## PROMPT
The records below must be transcribed exactly.

══ PROVIDED RECORDS ══

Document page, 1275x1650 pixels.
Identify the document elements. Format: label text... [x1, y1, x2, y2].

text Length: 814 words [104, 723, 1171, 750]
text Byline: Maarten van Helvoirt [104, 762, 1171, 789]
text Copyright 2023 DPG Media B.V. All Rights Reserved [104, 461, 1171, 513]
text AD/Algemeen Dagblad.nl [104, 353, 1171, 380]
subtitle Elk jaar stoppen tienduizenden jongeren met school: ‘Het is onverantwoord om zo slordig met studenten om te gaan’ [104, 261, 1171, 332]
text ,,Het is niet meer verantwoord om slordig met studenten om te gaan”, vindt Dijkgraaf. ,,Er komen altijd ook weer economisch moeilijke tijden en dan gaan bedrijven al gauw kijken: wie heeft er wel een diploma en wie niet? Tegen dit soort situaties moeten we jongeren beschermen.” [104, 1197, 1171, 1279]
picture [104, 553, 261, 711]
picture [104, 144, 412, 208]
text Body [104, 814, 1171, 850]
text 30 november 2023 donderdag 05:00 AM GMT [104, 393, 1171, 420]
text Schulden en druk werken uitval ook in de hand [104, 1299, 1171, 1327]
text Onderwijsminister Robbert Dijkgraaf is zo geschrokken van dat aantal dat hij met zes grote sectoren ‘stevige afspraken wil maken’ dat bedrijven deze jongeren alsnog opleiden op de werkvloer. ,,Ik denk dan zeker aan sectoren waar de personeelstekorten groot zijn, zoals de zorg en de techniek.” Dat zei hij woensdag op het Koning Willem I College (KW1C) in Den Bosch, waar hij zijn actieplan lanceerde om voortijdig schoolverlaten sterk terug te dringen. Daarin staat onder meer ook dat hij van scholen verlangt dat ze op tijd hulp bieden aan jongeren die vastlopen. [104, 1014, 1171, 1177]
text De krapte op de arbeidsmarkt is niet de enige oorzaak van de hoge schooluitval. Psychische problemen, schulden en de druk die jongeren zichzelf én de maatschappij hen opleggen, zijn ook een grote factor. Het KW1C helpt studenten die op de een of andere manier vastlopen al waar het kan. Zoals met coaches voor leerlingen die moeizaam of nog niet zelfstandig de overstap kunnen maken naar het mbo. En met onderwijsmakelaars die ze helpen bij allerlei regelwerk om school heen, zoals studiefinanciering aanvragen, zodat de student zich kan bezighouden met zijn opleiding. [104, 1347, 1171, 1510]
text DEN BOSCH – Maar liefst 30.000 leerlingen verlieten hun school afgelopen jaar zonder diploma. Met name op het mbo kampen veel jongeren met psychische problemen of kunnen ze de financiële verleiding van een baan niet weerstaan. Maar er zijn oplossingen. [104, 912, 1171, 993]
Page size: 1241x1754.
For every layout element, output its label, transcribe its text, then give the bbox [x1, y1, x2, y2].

═══

## OUTPUT BELOW
Document page, 1275x1650 pixels.
Identify the document elements. Format: label text... [x1, y1, x2, y2].

text Length: 814 words [104, 723, 1171, 750]
text Byline: Maarten van Helvoirt [104, 762, 1171, 789]
text Copyright 2023 DPG Media B.V. All Rights Reserved [104, 461, 1171, 513]
text AD/Algemeen Dagblad.nl [104, 353, 1171, 380]
subtitle Elk jaar stoppen tienduizenden jongeren met school: ‘Het is onverantwoord om zo slordig met studenten om te gaan’ [104, 261, 1171, 332]
text ,,Het is niet meer verantwoord om slordig met studenten om te gaan”, vindt Dijkgraaf. ,,Er komen altijd ook weer economisch moeilijke tijden en dan gaan bedrijven al gauw kijken: wie heeft er wel een diploma en wie niet? Tegen dit soort situaties moeten we jongeren beschermen.” [104, 1197, 1171, 1279]
picture [104, 553, 261, 711]
picture [104, 144, 412, 208]
text Body [104, 814, 1171, 850]
text 30 november 2023 donderdag 05:00 AM GMT [104, 393, 1171, 420]
text Schulden en druk werken uitval ook in de hand [104, 1299, 1171, 1327]
text Onderwijsminister Robbert Dijkgraaf is zo geschrokken van dat aantal dat hij met zes grote sectoren ‘stevige afspraken wil maken’ dat bedrijven deze jongeren alsnog opleiden op de werkvloer. ,,Ik denk dan zeker aan sectoren waar de personeelstekorten groot zijn, zoals de zorg en de techniek.” Dat zei hij woensdag op het Koning Willem I College (KW1C) in Den Bosch, waar hij zijn actieplan lanceerde om voortijdig schoolverlaten sterk terug te dringen. Daarin staat onder meer ook dat hij van scholen verlangt dat ze op tijd hulp bieden aan jongeren die vastlopen. [104, 1014, 1171, 1177]
text De krapte op de arbeidsmarkt is niet de enige oorzaak van de hoge schooluitval. Psychische problemen, schulden en de druk die jongeren zichzelf én de maatschappij hen opleggen, zijn ook een grote factor. Het KW1C helpt studenten die op de een of andere manier vastlopen al waar het kan. Zoals met coaches voor leerlingen die moeizaam of nog niet zelfstandig de overstap kunnen maken naar het mbo. En met onderwijsmakelaars die ze helpen bij allerlei regelwerk om school heen, zoals studiefinanciering aanvragen, zodat de student zich kan bezighouden met zijn opleiding. [104, 1347, 1171, 1510]
text DEN BOSCH – Maar liefst 30.000 leerlingen verlieten hun school afgelopen jaar zonder diploma. Met name op het mbo kampen veel jongeren met psychische problemen of kunnen ze de financiële verleiding van een baan niet weerstaan. Maar er zijn oplossingen. [104, 912, 1171, 993]
Page size: 1241x1754.
For every layout element, output its label, transcribe its text, then give the bbox [x1, y1, x2, y2].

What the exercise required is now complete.